Companies also have to think about balancing their employees' lives. Information overload outside of work, like using a BlackBerry on weekends or vacations, could hinder the work-life balance, leading to decreased worker satisfaction. Zeldes also points out the problem is not just affecting technology companies or large corporations.

"The truth is, we do see people from other industries, and from personal experience, this problem affects everyone in all segments," he said. "Over the last two years I've been working with people from different organizations and that included everyone from the U.S. Army to the Salvation Army, literally."

Some people doubt that masses of information are a problem. In 2005, Microsoft founder Bill Gates claimed information overload was overblown. In the Harvard Business Review blog, editor Paul Hemp asked, "What's so bad about information overload?" Instead of trying to fix the problem, he wrote, we should learn to cope and be thankful for the abundant information available. Even IORG member Vanderbroek refused to call it a "monster."

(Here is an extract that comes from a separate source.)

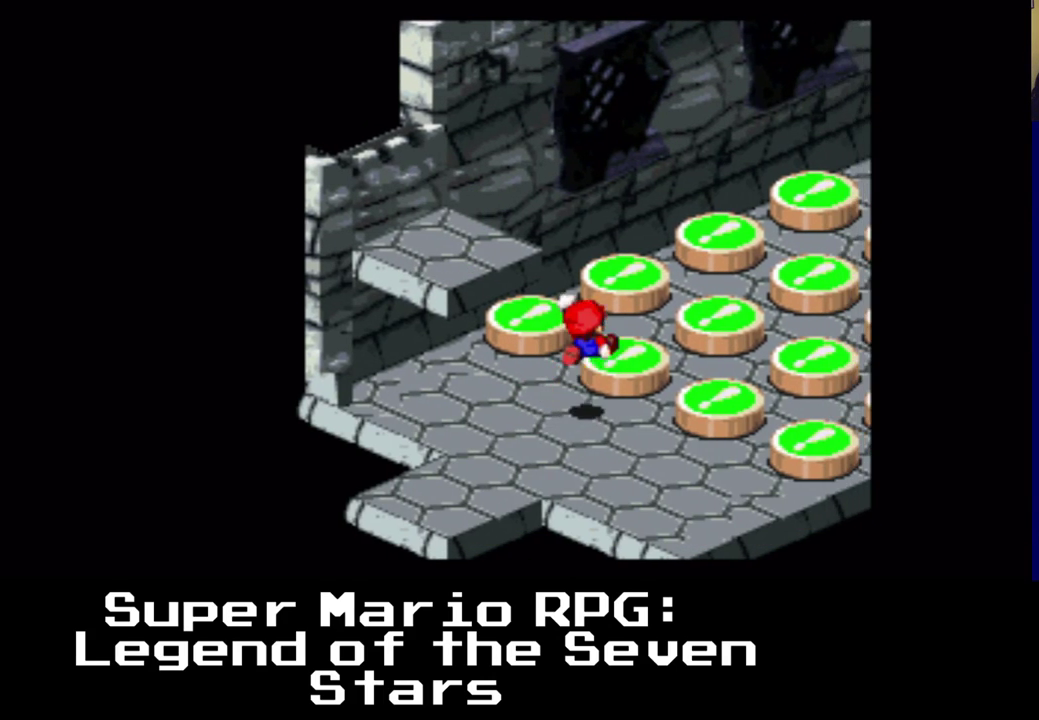
{"dt_ms": 500, "buttons": ["A", "X", "DPAD_UP", "DPAD_RIGHT"], "events": [[233, "A", "up"], [433, "A", "down"]]}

"Personally I do not call it information overload; I call it a great opportunity that there is information exploding," Vanderbroek said. "It is all about being able, as an individual, to not let information overload you."

Added Zeldes: "The direct approach is to optimize--to make it so these e-mail and all these other tools are extremely useful to people, so they will continue to use them. But we want to make it so they use (them) effectively and happily and have a balanced life."